## TASK DATA
----------

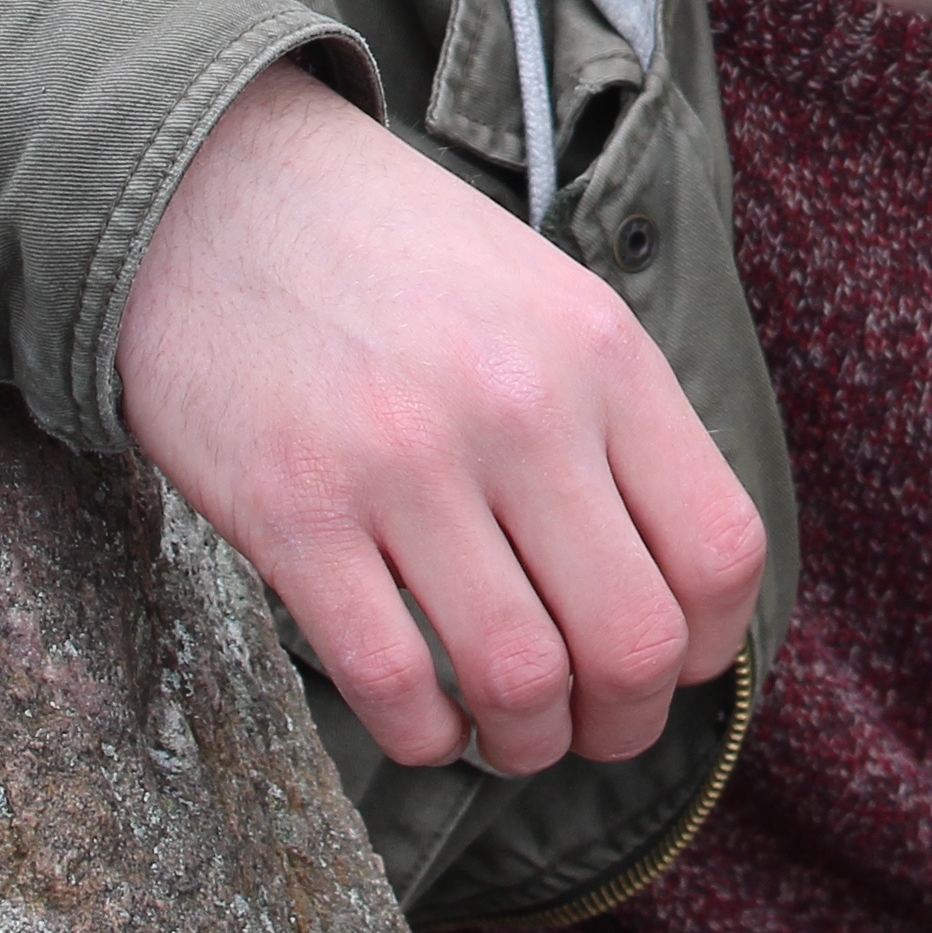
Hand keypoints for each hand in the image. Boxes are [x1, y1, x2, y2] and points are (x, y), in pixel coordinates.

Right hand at [115, 61, 768, 775]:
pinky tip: (422, 721)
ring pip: (519, 680)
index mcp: (602, 353)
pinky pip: (392, 682)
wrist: (211, 189)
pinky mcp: (294, 512)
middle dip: (625, 722)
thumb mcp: (546, 300)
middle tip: (590, 728)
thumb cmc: (393, 261)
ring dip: (525, 743)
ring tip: (507, 733)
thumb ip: (615, 425)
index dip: (712, 648)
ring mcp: (406, 463)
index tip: (673, 667)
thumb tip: (676, 590)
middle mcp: (520, 408)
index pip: (720, 550)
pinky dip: (422, 735)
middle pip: (633, 641)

----------

## DIRECTIONS FOR THIS TASK
What is needed is a verbatim transcription of the records, minus the pictures.

## RESULT FOR THIS EXERCISE
Hand keypoints for each hand in the image. Boxes are [x1, y1, x2, y2] and points are (x, y), in pixel coordinates.

Right hand at [115, 61, 768, 775]:
pinky tip: (422, 721)
ring pip: (519, 680)
index mcp: (602, 353)
pinky pip: (392, 682)
wrist: (211, 189)
pinky mcp: (294, 512)
middle dip: (625, 722)
thumb mcp: (546, 300)
middle tip: (590, 728)
thumb cmc: (393, 261)
ring dip: (525, 743)
ring tip: (507, 733)
thumb ip: (615, 425)
index dip: (712, 648)
ring mcp: (406, 463)
index tip: (673, 667)
thumb tip: (676, 590)
middle mcp: (520, 408)
index pip: (720, 550)
pinky dip: (422, 735)
middle pip: (633, 641)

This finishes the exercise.